A "1" means yes, "0" means no. So "011" means
  • allowed at the start of the phrase,
  • not allowed inside the phrase
  • not allowed at the end of a phrase
Thus kunga will cause a phrase to be excluded if it occurs at the start of or inside the phrase, but not at the end. Phrases ending with kunga might appear in the list of candidates.

My test file contained the sentence
The quick brown fox jumped over the lazy dog 
repeated four times in three blocks for each test stopword, with the stopword substituted at the beginning, inside and at the end of "over the lazy dog":
The quick brown fox jumped unga the lazy dog. The quick brown fox jumped unga the lazy dog. The quick brown fox jumped unga the lazy dog. The quick brown fox jumped unga the lazy dog.
The quick brown fox jumped over unga lazy dog. The quick brown fox jumped over unga lazy dog. The quick brown fox jumped over unga lazy dog. The quick brown fox jumped over unga lazy dog.
The quick brown fox jumped over the lazy unga. The quick brown fox jumped over the lazy unga. The quick brown fox jumped over the lazy unga.
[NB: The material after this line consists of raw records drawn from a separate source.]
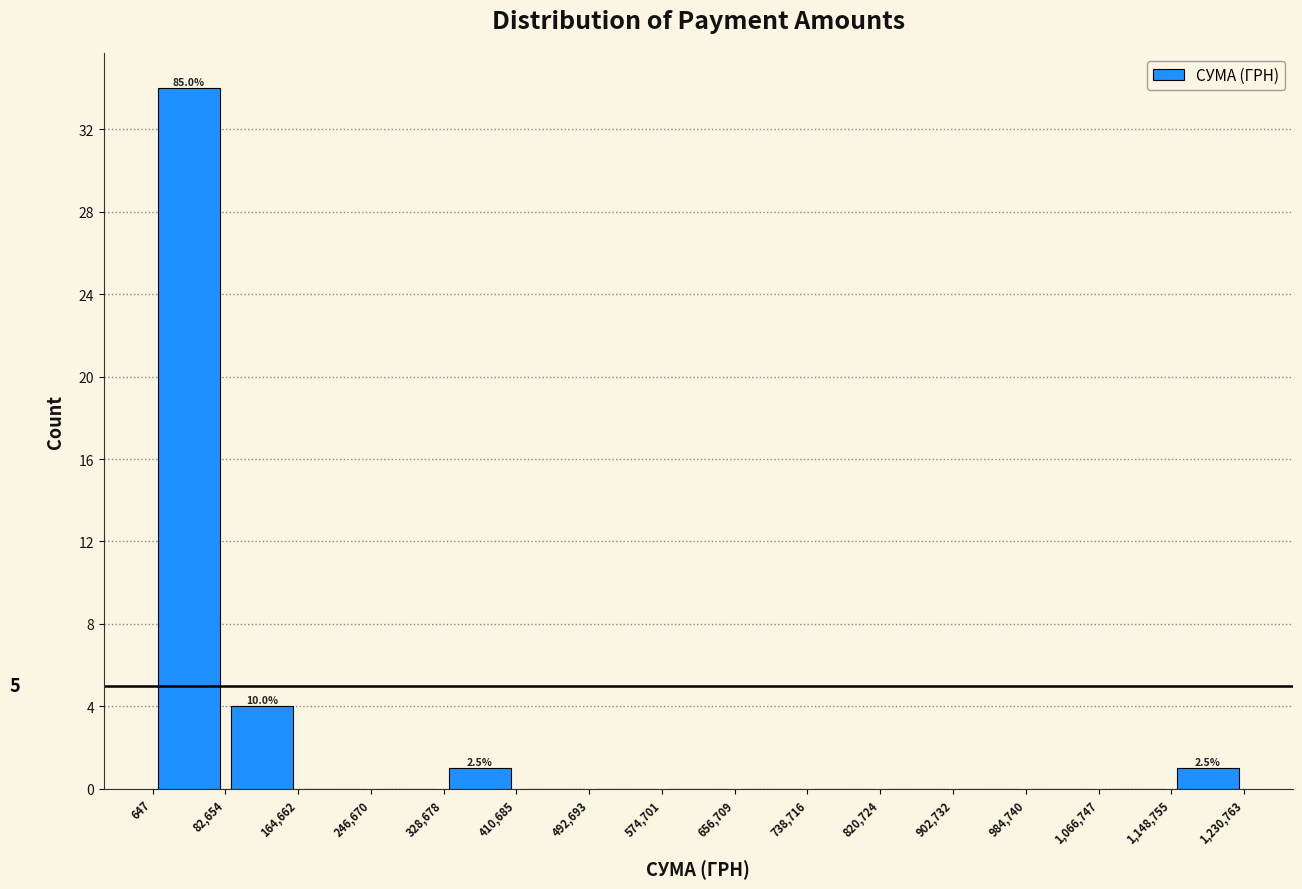

Over which range of the x-axis is the bar tallest?

647 to 82,654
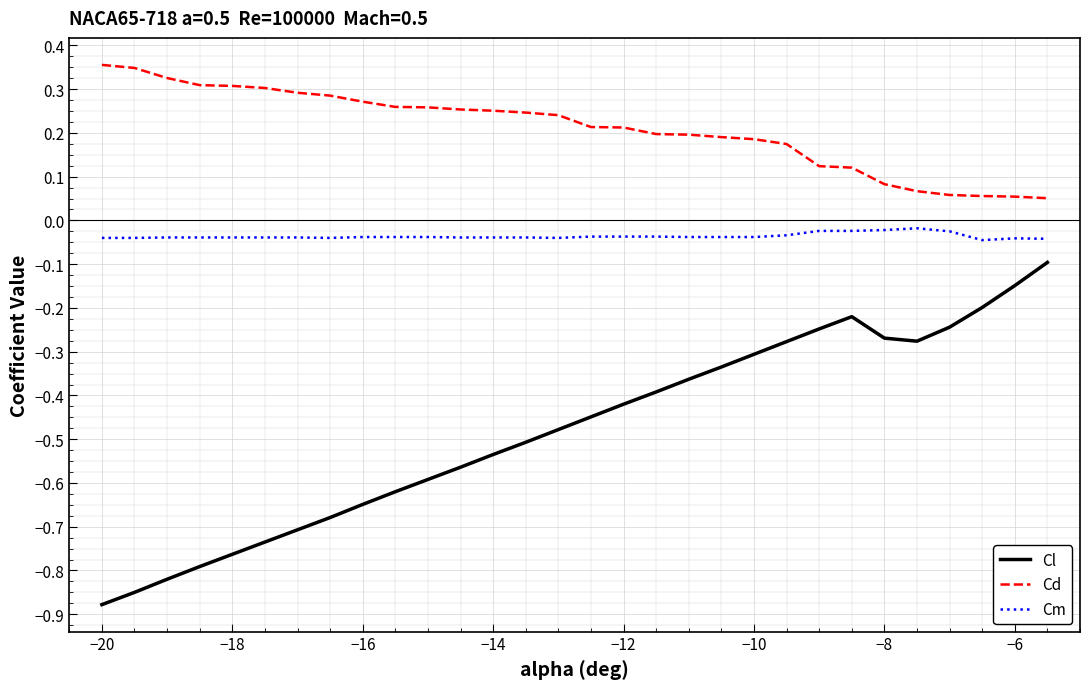

What are all the series names shown in the legend?

Cl, Cd, Cm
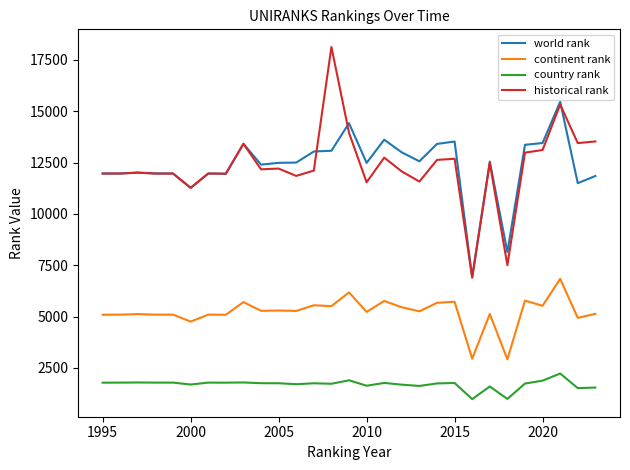

What is the difference between the maximum and minimum values in the world rank series?

8543.0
The quick brown fox jumped over the lazy unga.
After the term extraction, the following four-word phrases from the text chunk of interest were found with the stopwords:
fra The lazy dog
bly The lazy dog
bla The lazy dog

munga
The lazy dog

over unga lazy dog

over fra lazy dog
over blu lazy dog
over bly lazy dog

over The lazy kunga
over The lazy fra
over The lazy blu
over The lazy bla
All these occurrences follow the defined rules as you can see from the stopword list above. None of the stopwords occurred singly in the extraction candidates, of course. So entering "000" as the code for a stopword will exclude that stopword alone but not in any phrase.

How is this relevant in practice? In English, for example, words like in, the and first are uninteresting by themselves and belong in a stopword list. But a phrase containing them, like "in the first instance" might indeed be of interest. In cases like that, the proper code for these stopwords might be "001" or "101" (allowing inside in both cases, at the beginning as well in the first case) might be appropriate. These are matters of judgment that will differ for each language. One user commented that he finds it more useful to be very restrictive in the extraction ("111") and add phrases during the actual translation, and I am inclined to follow this practice as well. Where one discovers exceptions, the stopword rules can always be edited in various places in memoQ.